Chico César consegue a proeza de resumir algo que não se pode alcançar com as mãos, somente com o coração, como o sentimento da "pessoa que enamora"
Afinal, é no avesso de uma roupa que estão as costuras e as etiquetas, que não colocamos à mostra. É o oposto do lado considerado 'certo' de uma peça. Mas o que seria o amor senão a chance de embaralhar as nossas certezas? - Arte Paulo Márcio
Afinal, é no avesso de uma roupa que estão as costuras e as etiquetas, que não colocamos à mostra. É o oposto do lado considerado 'certo' de uma peça. Mas o que seria o amor senão a chance de embaralhar as nossas certezas? Arte Paulo Márcio
A música surgiu despretensiosamente no meu WhatsApp, com um link para o Spotify, em um dia durante a semana, desses que a gente costuma chamar de comuns. Afinal, crescemos com a ideia de que o extraordinário está na sexta-feira, no fim de semana, nas férias ou nas datas festivas. Mas a canção veio como um brinde no finalzinho de outono para me lembrar de que as belezas corriqueiras são lindas. Surgem inesperadamente. E talvez sejam tão incríveis porque a gente não se prepara para recebê-las como quem faz as malas para uma viagem tão sonhada.
Foi assim que conheci 'Estado de Poesia', composição de Chico César. É incrível como algo que pode ser tão conhecido por alguém nos aparece com ineditismo em determinado momento da vida. É por isso que o desconhecimento me fascina: ele me lembra que há muito a ser explorado neste mundo. Morrerei sem saber um bocado sobre a vida — e que bom que seja assim! Espero seguir sempre ávida por novidades.
Descobri que Maria Bethânia interpretou a canção em 2013 no DVD 'Carta de Amor' e, em pouco tempo de pesquisa na Internet, eu já estava assistindo a um vídeo da cantora baiana entoando os versos com a força e a vivacidade que são suas marcas registradas. "Para viver em estado de poesia/ Entranharia nesses sertões de você", diz a composição escrita por Chico César, em referência à paixão por uma paraibana. Procurei também por algumas entrevistas dele e descobri que o álbum lançado pelo músico em 2015, com o mesmo nome da música, foi fruto de uma imersão à terra natal, a Paraíba, como gestor de cultura.
'Estado de Poesia' é uma daquelas maravilhas da escrita que me fazem pensar: "Como essa pessoa pode ser tão genial?". As palavras são de todos nós, mas a forma como algumas pessoas as conectam é totalmente mágica. "É belo vês o amor sem anestesia/ Dói de bom, arde de doce/ Queima, acalma/ Mata, cria": diz outro trecho da letra. O amor carrega opostos de sentimentos e atitudes. Não acredito que sejamos lineares nesse afeto e é isso que alimenta a sua existência.

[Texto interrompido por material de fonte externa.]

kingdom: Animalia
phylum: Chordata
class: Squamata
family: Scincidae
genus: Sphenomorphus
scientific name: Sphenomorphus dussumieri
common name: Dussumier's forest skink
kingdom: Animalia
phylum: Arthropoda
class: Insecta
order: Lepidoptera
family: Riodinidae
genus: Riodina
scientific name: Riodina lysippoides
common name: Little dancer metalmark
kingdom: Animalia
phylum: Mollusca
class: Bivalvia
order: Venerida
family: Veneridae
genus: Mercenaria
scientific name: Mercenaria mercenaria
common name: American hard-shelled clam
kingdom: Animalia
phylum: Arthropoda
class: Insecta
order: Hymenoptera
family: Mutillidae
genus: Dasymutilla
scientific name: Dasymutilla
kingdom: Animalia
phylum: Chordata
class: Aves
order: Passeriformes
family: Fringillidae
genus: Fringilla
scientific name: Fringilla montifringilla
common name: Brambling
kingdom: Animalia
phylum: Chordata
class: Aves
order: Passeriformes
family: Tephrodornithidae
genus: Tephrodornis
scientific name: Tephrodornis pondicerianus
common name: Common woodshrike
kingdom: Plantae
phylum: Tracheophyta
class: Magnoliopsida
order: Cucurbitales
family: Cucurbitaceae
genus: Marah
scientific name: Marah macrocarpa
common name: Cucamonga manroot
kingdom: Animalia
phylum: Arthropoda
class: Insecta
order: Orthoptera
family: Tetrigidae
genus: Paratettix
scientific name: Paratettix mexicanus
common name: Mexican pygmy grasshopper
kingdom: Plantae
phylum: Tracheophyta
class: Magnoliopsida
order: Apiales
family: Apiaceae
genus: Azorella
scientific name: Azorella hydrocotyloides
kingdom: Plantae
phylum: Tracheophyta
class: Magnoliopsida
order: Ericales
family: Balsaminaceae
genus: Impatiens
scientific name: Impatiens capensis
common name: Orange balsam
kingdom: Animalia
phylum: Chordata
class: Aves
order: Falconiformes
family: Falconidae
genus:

Não é à toa que João Gomes, no recente projeto 'Dominguinho', ao lado de Jota.Pê e Mestrinho, canta: "E pouco a pouco vai perdendo o medo/ De se ver do avesso por saber amar". Afinal, é no avesso de uma roupa que estão as costuras e as etiquetas que não colocamos à mostra. É o oposto do lado considerado 'certo' de uma peça. Mas o que seria o amor senão a chance de embaralhar as nossas certezas? Voltando a Chico César, 'arde de doce' é a contradição de um sentimento que não conseguimos explicar.
Então, como não crer no estado de poesia após ouvir essa canção? É possível olhar para o lado, ver tudo igual e, ao mesmo tempo, diferente. Nem sempre o que muda é o cenário, mas a forma como vemos o que está ao nosso redor. Nem sempre o que muda é o caminho, mas a maneira como estamos dispostos a percorrê-lo. Nem sempre o que muda é a chance, mas o jeito como nos permitimos agarrá-la. Chico César consegue a proeza de resumir algo que não se pode alcançar com as mãos, somente com o coração, como o sentimento da "pessoa que enamora": "Chega tem hora que ri de dentro pra fora/ Não fica nem vai embora/ É o estado de poesia".